EXERCISE INPUT:
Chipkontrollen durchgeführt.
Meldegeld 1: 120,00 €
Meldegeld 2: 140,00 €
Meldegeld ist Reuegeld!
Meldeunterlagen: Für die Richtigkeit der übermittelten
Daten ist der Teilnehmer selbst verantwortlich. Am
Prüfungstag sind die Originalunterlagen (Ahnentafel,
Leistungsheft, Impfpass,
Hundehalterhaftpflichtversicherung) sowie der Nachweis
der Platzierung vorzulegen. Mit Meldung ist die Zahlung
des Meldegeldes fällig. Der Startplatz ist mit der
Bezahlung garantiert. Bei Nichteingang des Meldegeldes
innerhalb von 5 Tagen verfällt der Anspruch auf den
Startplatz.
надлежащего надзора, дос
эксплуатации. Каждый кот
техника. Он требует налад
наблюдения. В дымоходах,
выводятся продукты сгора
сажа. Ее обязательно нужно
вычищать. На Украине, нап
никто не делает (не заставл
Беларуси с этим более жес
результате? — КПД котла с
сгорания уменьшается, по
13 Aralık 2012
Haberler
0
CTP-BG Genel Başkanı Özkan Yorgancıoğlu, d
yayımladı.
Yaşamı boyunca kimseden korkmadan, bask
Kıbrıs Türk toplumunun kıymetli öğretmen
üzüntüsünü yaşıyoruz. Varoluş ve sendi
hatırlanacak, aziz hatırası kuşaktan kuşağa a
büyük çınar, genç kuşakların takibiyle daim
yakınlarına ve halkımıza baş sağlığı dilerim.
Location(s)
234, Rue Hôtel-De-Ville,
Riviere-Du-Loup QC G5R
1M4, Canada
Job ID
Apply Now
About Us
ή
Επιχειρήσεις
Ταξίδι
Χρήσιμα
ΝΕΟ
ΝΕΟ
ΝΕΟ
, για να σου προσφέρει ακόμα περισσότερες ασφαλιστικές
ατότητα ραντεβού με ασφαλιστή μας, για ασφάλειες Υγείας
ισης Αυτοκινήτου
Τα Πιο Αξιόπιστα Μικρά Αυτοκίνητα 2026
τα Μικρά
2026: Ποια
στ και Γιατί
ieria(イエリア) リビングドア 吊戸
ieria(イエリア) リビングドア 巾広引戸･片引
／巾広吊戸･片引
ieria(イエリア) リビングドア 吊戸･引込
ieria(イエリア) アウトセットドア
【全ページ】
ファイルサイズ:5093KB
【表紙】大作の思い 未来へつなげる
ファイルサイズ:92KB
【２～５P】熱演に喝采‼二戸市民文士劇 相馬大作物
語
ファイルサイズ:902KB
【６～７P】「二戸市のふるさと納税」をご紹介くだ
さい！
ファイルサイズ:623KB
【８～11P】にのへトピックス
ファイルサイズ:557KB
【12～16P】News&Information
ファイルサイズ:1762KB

PROBLEM: Word for word, restate the lines running from the one containing "никто не делает (не заставл" through the final line of the records above, and nothing besides.

RESPONSE TO THIS EXERCISE:
никто не делает (не заставл
Беларуси с этим более жес
результате? — КПД котла с
сгорания уменьшается, по
13 Aralık 2012
Haberler
0
CTP-BG Genel Başkanı Özkan Yorgancıoğlu, d
yayımladı.
Yaşamı boyunca kimseden korkmadan, bask
Kıbrıs Türk toplumunun kıymetli öğretmen
üzüntüsünü yaşıyoruz. Varoluş ve sendi
hatırlanacak, aziz hatırası kuşaktan kuşağa a
büyük çınar, genç kuşakların takibiyle daim
yakınlarına ve halkımıza baş sağlığı dilerim.
Location(s)
234, Rue Hôtel-De-Ville,
Riviere-Du-Loup QC G5R
1M4, Canada
Job ID
Apply Now
About Us
ή
Επιχειρήσεις
Ταξίδι
Χρήσιμα
ΝΕΟ
ΝΕΟ
ΝΕΟ
, για να σου προσφέρει ακόμα περισσότερες ασφαλιστικές
ατότητα ραντεβού με ασφαλιστή μας, για ασφάλειες Υγείας
ισης Αυτοκινήτου
Τα Πιο Αξιόπιστα Μικρά Αυτοκίνητα 2026
τα Μικρά
2026: Ποια
στ και Γιατί
ieria(イエリア) リビングドア 吊戸
ieria(イエリア) リビングドア 巾広引戸･片引
／巾広吊戸･片引
ieria(イエリア) リビングドア 吊戸･引込
ieria(イエリア) アウトセットドア
【全ページ】
ファイルサイズ:5093KB
【表紙】大作の思い 未来へつなげる
ファイルサイズ:92KB
【２～５P】熱演に喝采‼二戸市民文士劇 相馬大作物
語
ファイルサイズ:902KB
【６～７P】「二戸市のふるさと納税」をご紹介くだ
さい！
ファイルサイズ:623KB
【８～11P】にのへトピックス
ファイルサイズ:557KB
【12～16P】News&Information
ファイルサイズ:1762KB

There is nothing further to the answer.